Le pouvoir esthétique

Baldine Saint Girons

On parle du pouvoir de la raison, du pouvoir politique, du pouvoir de la science, du pouvoir des armes, du pouvoir économique, du pouvoir de l’argent, de celui des corps, du sexe qui sont les enjeux d’une course infinie, mais il est un autre pouvoir, moins «médiatique», plus secret mais néanmoins d’une vigueur insoupçonnée: le Pouvoir Esthétique. C’est de celui-ci dont le livre de Baldine Saint Girons s’essaie à dénouer les fils, à mettre à jour les efficaces, les magies et les sortilèges.
Le Pouvoir Esthétique est le pouvoir premier, naturel et indépendant (non auxiliaire ou instrumental comme la richesse ou la réputation) propre au sensible: capacité d’avoir des impressions, capacité d’en produire, recevoir et générer. En amont et en aval de l’Art. Mais, et c’est ce que montre Baldine Saint Girons, il ne se réduit pas aux beaux-arts, n’embrasse pas que le domaine du beau. Il concerne aussi toutes les activités humaines et les instruit, car, nous le savons, rien n’apparaît en dehors de la sensation: la parole est audible, les corps sont visibles, les parfums nous enivrent, le vent, le soleil embrasent notre peau. Bref, pas de monde sans sensation. Et c’est du monde essentiellement dont il est ici question.
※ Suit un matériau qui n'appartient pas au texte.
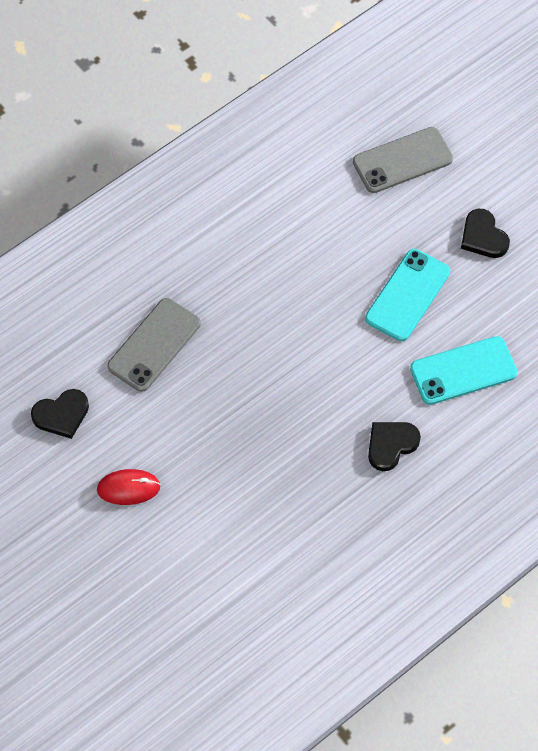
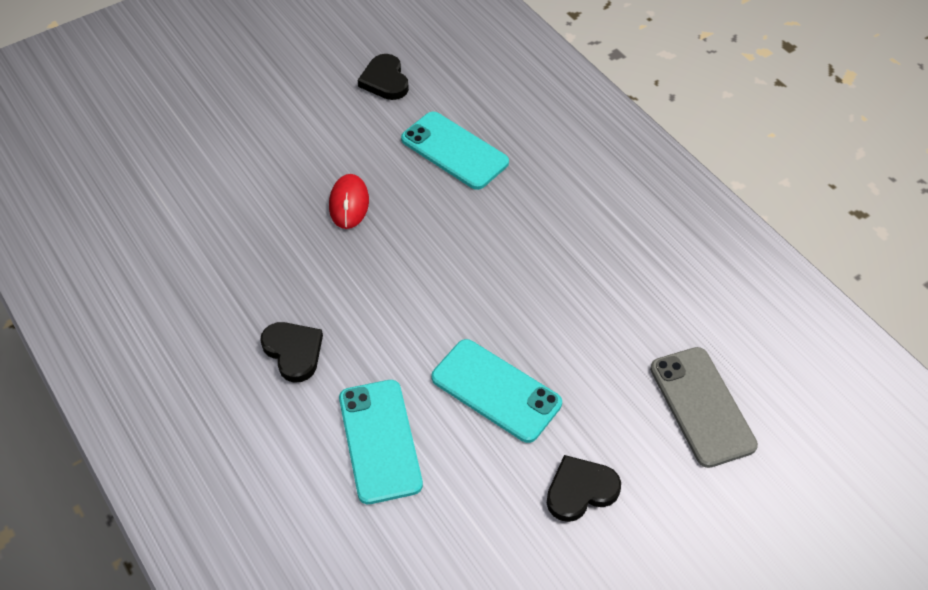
camera: 95 degrees right, 10 degrees down
red mouse [97,469,161,505] -> red mouse moved to [329,174,369,229]
grey phone [107,298,201,392] -> turquoise phone [401,112,509,190]

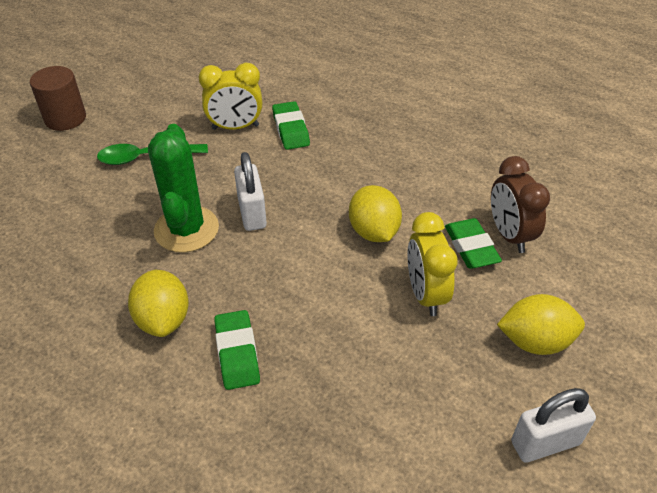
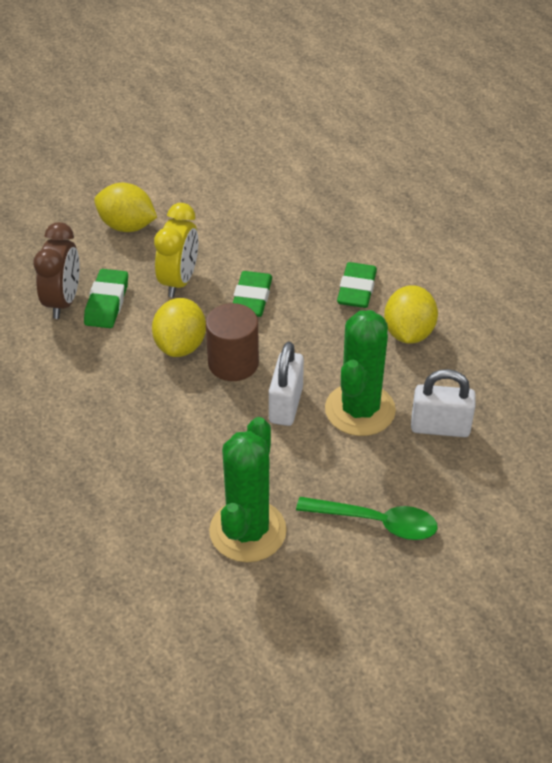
camera: 155 degrees left, 0 degrees up
brown cylinder [30,66,86,131] -> brown cylinder moved to [206,303,259,381]
yellow clock [199,63,262,130] -> green cactus [209,417,287,562]
green eraser [272,101,310,150] -> green eraser moved to [233,271,272,317]
white padlock [511,388,596,463] -> white padlock moved to [411,369,476,437]

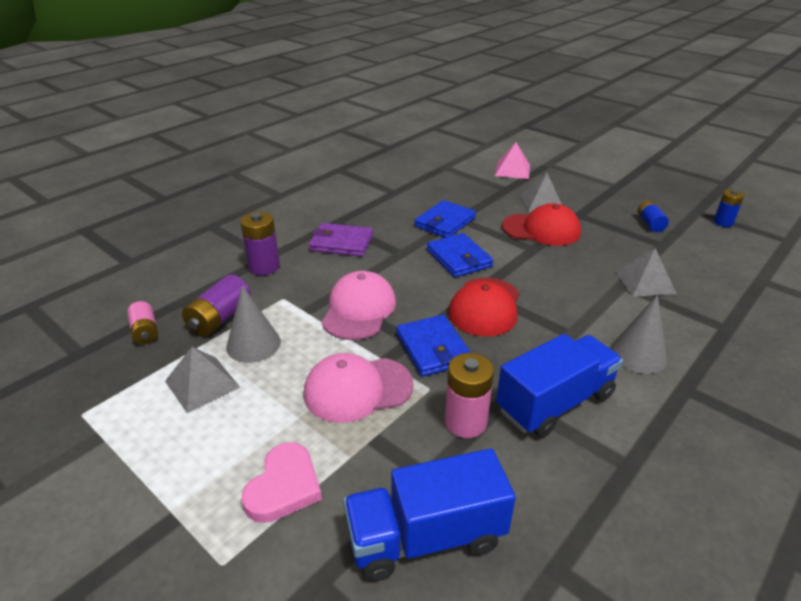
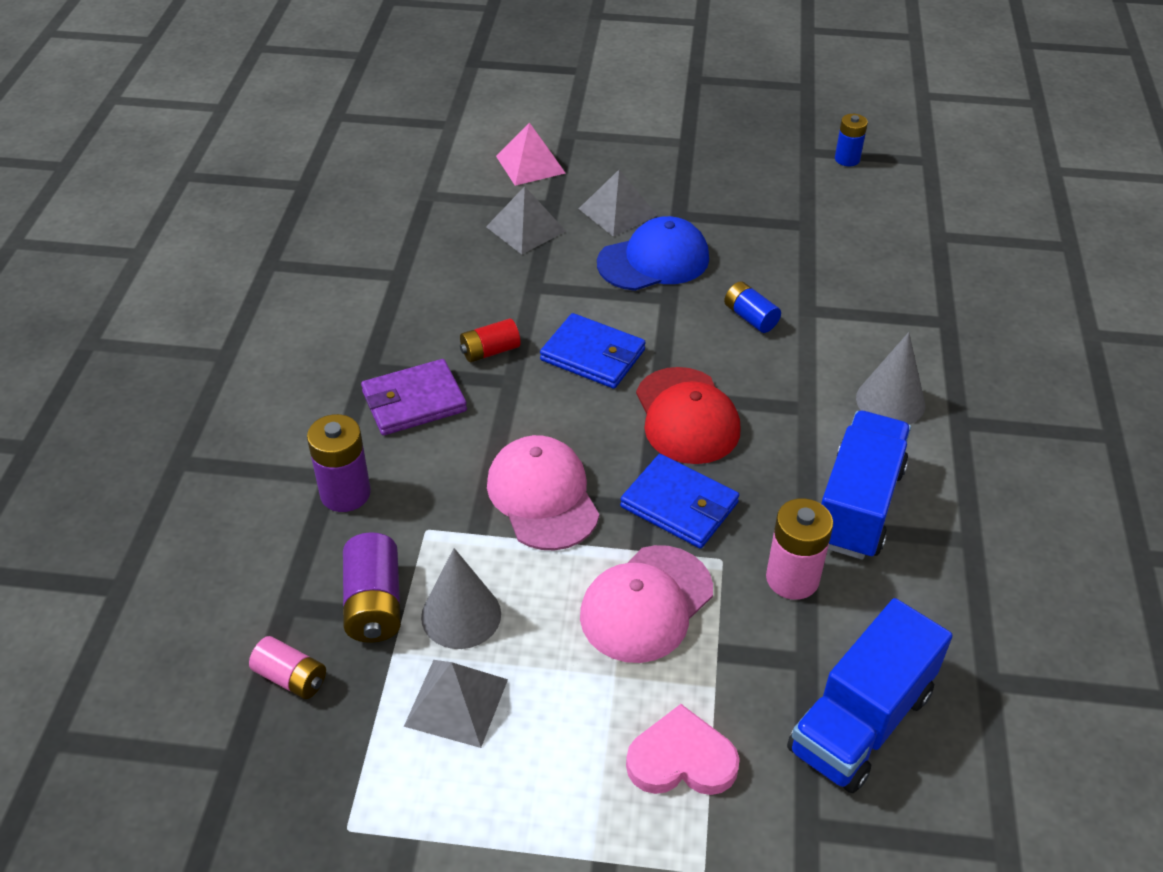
camera: 35 degrees left, 10 degrees up
pink heart [242,442,322,523] -> pink heart turned 75 degrees counterclockwise [626,704,740,795]
blue wallet [414,200,476,238] -> none
red cap [502,203,581,246] -> blue cap [597,216,709,291]
grey pyramid [615,248,677,297] -> grey pyramid moved to [486,186,566,254]
blue battery [638,200,669,232] -> blue battery moved to [724,281,781,333]
none -> red battery [460,319,521,362]

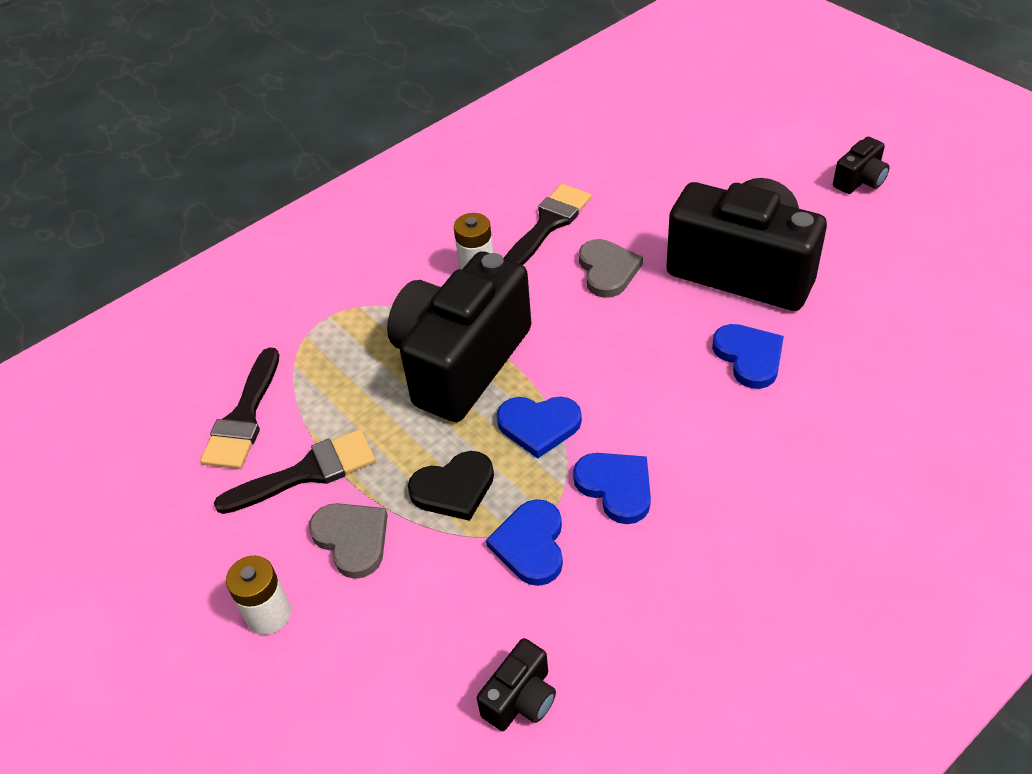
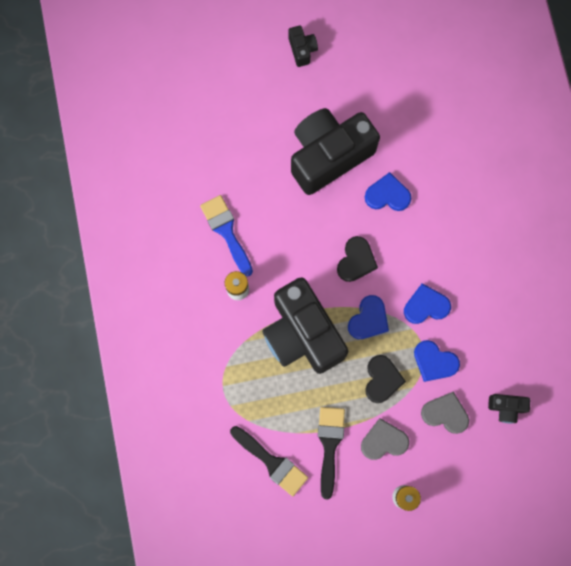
camera: 65 degrees left, 30 degrees up
black camera [477,638,556,731] -> black camera turned 120 degrees clockwise [488,394,530,423]
black brush [504,184,591,265] -> blue brush [200,195,253,276]
grey heart [579,239,643,298] -> grey heart moved to [421,392,469,434]
none -> black heart [337,236,378,282]

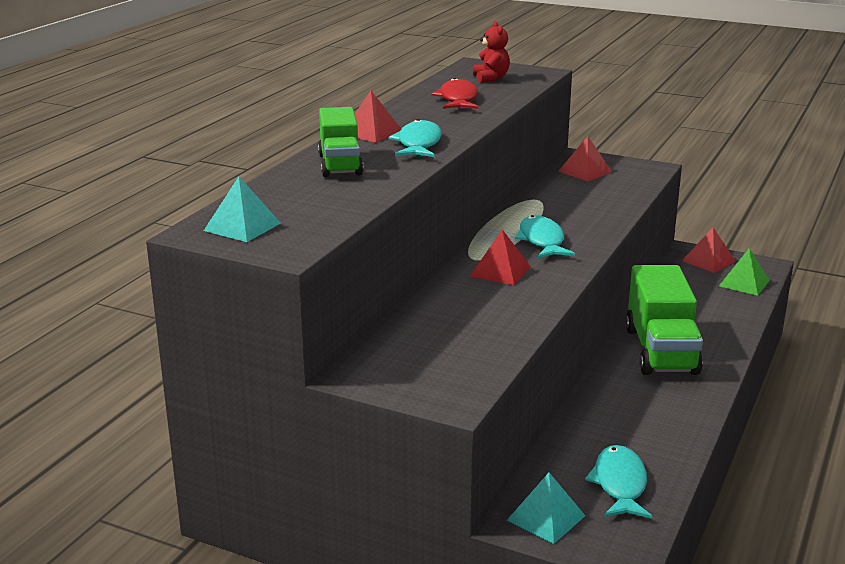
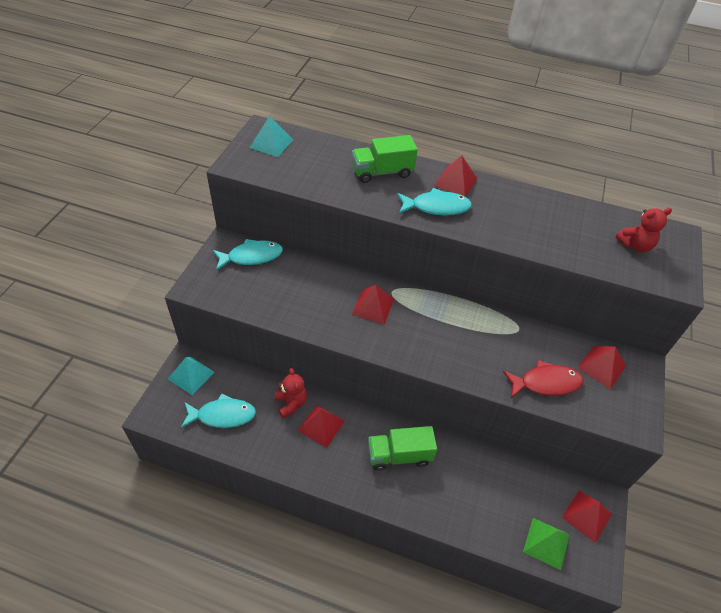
camera: 80 degrees right, 25 degrees up
red fish [432,78,478,109] -> red fish moved to [503,360,583,398]
turquoise fish [515,215,575,258] -> turquoise fish moved to [213,239,283,271]
green truck [625,265,703,375] -> green truck [368,426,437,471], size x0.65
none -> red teddy bear [275,368,307,419]
none -> red pyramid [298,405,345,448]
Et du monde le plus contemporain qui soit, celui du Spectacle tautologique, omniprésent, universel.
Après avoir fait une généalogie savante de la thématisation du Pouvoir Esthétique [Beau/Sublime/Grâce; Plaire/Inspirer/ Charmer] dans la Tradition: Aristote, Hobbes, Burke, Baumgarten, Kant, Hegel, Winckelman, etc., l’auteur ne manque pas de répondre à la provocation de l’Image moderne-essentiellement visuelle, plastique, immédiatement mobilisable, manipulable, analphabète, telle un argument de type nouveau, étalée dans le visible et assénée par lui.
Car l’Image, loin d’être l’outil des autres pouvoirs, possède son autonomie, son propre génie, son propre vertige. Et règne aujourd’hui sur la circulation des jeux de plaisirs et de domination, en maître insoupçonné et inflexible de nos vies. Mille exemples en témoignent: l’écran télévisuel autophage, l’infinie mise en scène politique, la planétarisation des icônes Michaël Jackson, Lady Di, ou Obama, la «fashion victimisation» consentie et voulue, etc.
À l’inverse d’une vulgate moderne toute faite de dénigrement ou d’adoration de l’Image, c’est en parcourant le long chemin du Pouvoir Esthétique que de Baldine Saint Girons nous rend à notre liberté de jouir de l’Image sans pour autant abdiquer notre liberté car, écrit-elle, «le problème n’est pas de juger la manipulation esthétique: on ne saurait la condamner ou la légitimer a priori, comme si elle était un mal ou un bien en soi. Il est d’en reconnaître l’efficacité, d’en isoler et d’en démonter les mécanismes. Une manipulation esthétique en remplace toujours une autre, car nous sommes des êtres sensibles et impressionnables, toujours piégés et dupés; mais il appartient de repérer comment procède le piège, la nature de ses lacs et les moyens de nous en préserver».